The role of asset management in securing the whole tech stack

In a tumultuous geopolitical environment, organisations across the Asia-Pacific region harness digital transformation initiatives to accelerate and maintain their productivity.

They want their IT systems to drive innovation and improve the efficiency of processes across their business. At the same time, IT leaders are under mounting pressure to gain full visibility of their infrastructure. This pressure stems from the need to minimise or mitigate the risk of any disruption that could directly impact customers, shareholders, and employee data.

Without a clear understanding of where the tech stack sits today, those future goals will never be achieved.

Whether it’s a newly appointed CIO taking on IT responsibilities for the first time or a seasoned CISO with many years of experience, the ability to navigate between the broader strategic outlook and the nuanced details is a necessary skill to develop.

Start at the beginning

Organisations in the Asia-Pacific region continue to prioritise cybersecurity, with IDC forecasting a 15.4% compound annual growth rate in expenditure on security-centric products and services from 2021 to 2026. This growth is expected to reach a peak of US$55 billion by 2026. In 2023, the region is projected to invest US$36 billion, reflecting a 16.7% increase from the previous year, specifically in security hardware, software, and services.

Effective asset management forms the foundation of any organisation’s information security policy. On the surface, it may seem simple to maintain a comprehensive, accurate, and up-to-date inventory of all IT assets within the company’s environment. However, why does it pose challenges in practice? And why should a CIO prioritise this level of detail?

The answer to this question is that without this detail, the CIO and his or her department will always be a step behind.

A comprehensive, up-to-date, and accurate asset management programme is the lynchpin for any IT team to succeed. Without it, the department will struggle to drive the business impact for which they are targeted and measured. Try as they might, the IT team will struggle to function effectively without asset management.

An accurate understanding of the organisation’s entire IT estate allows security and IT teams to take necessary steps to mitigate security threats. It allows for quicker identification of misconfigurations, vulnerabilities, and end-of-life hardware. It also allows for prioritisation, ultimately freeing up time for staff to focus on the most pressing issues that might affect the company.

Look inward

Establishing a comprehensive asset inventory seems like an obvious baseline that every organisation would have by now. Still, research shows that 69% of organisations have experienced an attack targeting an “unknown, unmanaged, or poorly managed internet-facing asset.”

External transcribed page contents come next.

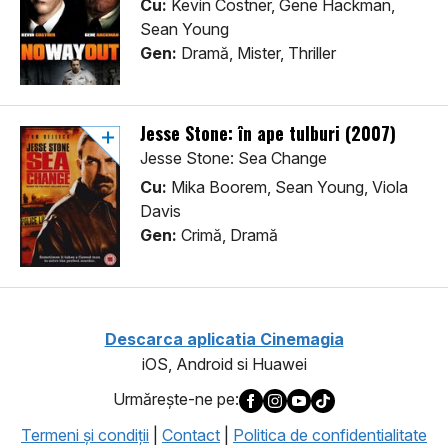
Cu:
Kevin Costner, Gene Hackman,
Sean Young
Gen:
Dramă, Mister, Thriller
Jesse Stone: în ape tulburi (2007)
Jesse Stone: Sea Change
Cu:
Mika Boorem, Sean Young, Viola
Davis
Gen:
Crimă, Dramă
Descarca aplicatia Cinemagia
iOS, Android si Huawei
Urmăreşte-ne pe:
Termeni şi condiţii
|
Contact
|
Politica de confidentialitate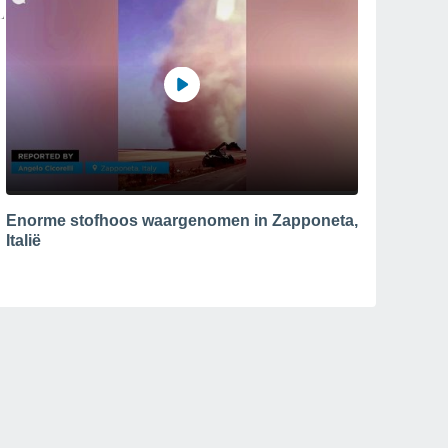
Enorme stofhoos waargenomen in Zapponeta,
Italië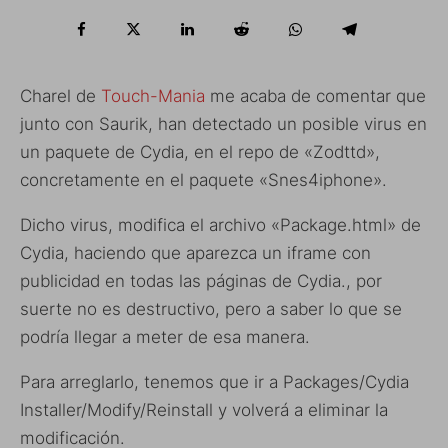
Charel de
Touch-Mania
me acaba de comentar que
junto con Saurik, han detectado un posible virus en
un paquete de Cydia, en el repo de «Zodttd»,
concretamente en el paquete «Snes4iphone».
Dicho virus, modifica el archivo «Package.html» de
Cydia, haciendo que aparezca un iframe con
publicidad en todas las páginas de Cydia., por
suerte no es destructivo, pero a saber lo que se
podría llegar a meter de esa manera.
Para arreglarlo, tenemos que ir a Packages/Cydia
Installer/Modify/Reinstall y volverá a eliminar la
modificación.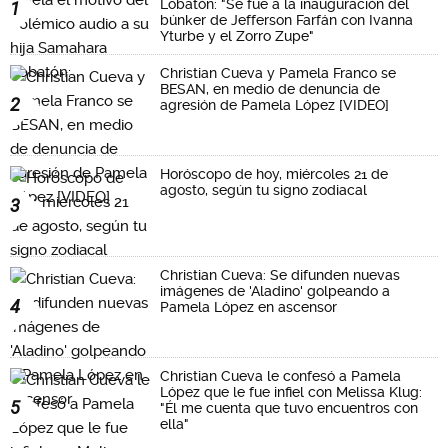
Lobatón: "Se fue a la inauguración del
1
búnker de Jefferson Farfán con Ivanna
Yturbe y el Zorro Zupe"
Christian Cueva y Pamela Franco se
BESAN, en medio de denuncia de
2
agresión de Pamela López [VIDEO]
Horóscopo de hoy, miércoles 21 de
agosto, según tu signo zodiacal
3
Christian Cueva: Se difunden nuevas
imágenes de 'Aladino' golpeando a
4
Pamela López en ascensor
Christian Cueva le confesó a Pamela
López que le fue infiel con Melissa Klug:
5
"Él me cuenta que tuvo encuentros con
ella"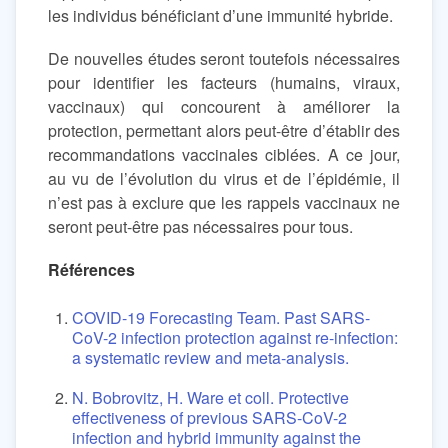
les individus bénéficiant d’une immunité hybride.
De nouvelles études seront toutefois nécessaires
pour identifier les facteurs (humains, viraux,
vaccinaux) qui concourent à améliorer la
protection, permettant alors peut-être d’établir des
recommandations vaccinales ciblées. A ce jour,
au vu de l’évolution du virus et de l’épidémie, il
n’est pas à exclure que les rappels vaccinaux ne
seront peut-être pas nécessaires pour tous.
Références
COVID-19 Forecasting Team. Past SARS-
CoV-2 infection protection against re-infection:
a systematic review and meta-analysis.
N. Bobrovitz, H. Ware et coll. Protective
effectiveness of previous SARS-CoV-2
infection and hybrid immunity against the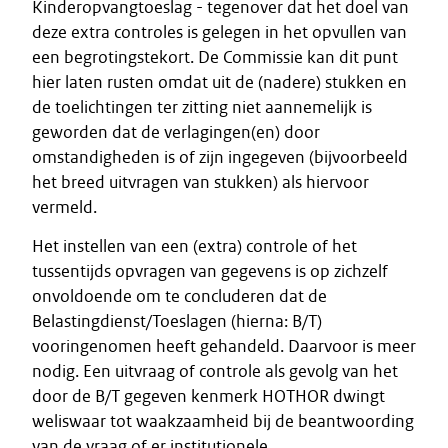
Kinderopvangtoeslag - tegenover dat het doel van
deze extra controles is gelegen in het opvullen van
een begrotingstekort. De Commissie kan dit punt
hier laten rusten omdat uit de (nadere) stukken en
de toelichtingen ter zitting niet aannemelijk is
geworden dat de verlagingen(en) door
omstandigheden is of zijn ingegeven (bijvoorbeeld
het breed uitvragen van stukken) als hiervoor
vermeld.
Het instellen van een (extra) controle of het
tussentijds opvragen van gegevens is op zichzelf
onvoldoende om te concluderen dat de
Belastingdienst/Toeslagen (hierna: B/T)
vooringenomen heeft gehandeld. Daarvoor is meer
nodig. Een uitvraag of controle als gevolg van het
door de B/T gegeven kenmerk HOTHOR dwingt
weliswaar tot waakzaamheid bij de beantwoording
van de vraag of er institutionele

We need to know what assets we have on our corporate network to protect them.

Creating a comprehensive view of the organisation’s assets will no doubt uncover hidden secrets, like shadow IT implementations, that may have taken place over the years.

The key goal is for the inventory not to be treated as an afterthought but rather as the first building block. It is all too easy for this job to be downgraded or ignored, with competition for attention against the next big project or malware threat.

Once the catalogue of assets has been established, it is critical to work out how to keep the programme up to date. For example, categorising assets based on how critical they are to the business ensures they get the right level of attention. Providing and maintaining asset criticality data should simplify the process of managing and safeguarding assets in future.

Regain control of end-of-service components 

As software and hardware age, old versions fall to the wayside.

Once an accurate picture of the IT estate has been established, it can be mapped alongside each item’s life cycle to ensure that hardware and software continue to be supported by the original manufacturer and are proactively managed in terms of vulnerabilities and patching.

End-of-service components can introduce significant security risks, and proactive management should be sought to update or replace them to reduce the attack surface.

As a CIO, replacing out-of-date software is necessary over time, but it also has to be balanced against cost and what new services can be delivered. For some projects, it may be possible to mitigate those risks and use software for longer. For others, there will come a time when a replacement will need to be carried out. The alternative is to leave that software running, which can lead to future exploitation.

Get the holistic view

Asset management can be complex and focused on detail. As infrastructure is scaled up and more platforms are used to meet business needs, it is difficult to keep up with potential risks.

By asking the question, “What does my organisation look like from a hacker’s point of view?” a holistic view of the entire IT estate can be obtained. This practice of scanning for any internet-facing devices helps in understanding what attackers might observe and, most importantly, how they might exploit any vulnerabilities.

Attack surface management is contingent upon a strong asset management approach and takes this practice one step further by assessing the security levels of all of those identified assets. Like asset management, this should be a continuous process to discover, classify, and assess.

Getting a comprehensive understanding of every IT asset under control might seem like a level of detail too far. However, this should be a top priority for every CIO because without this, there is uneven ground to build on for the future. Investing in solutions that allow your organisation to better understand, track, and secure assets is critical to successfully reducing risk in your IT environment.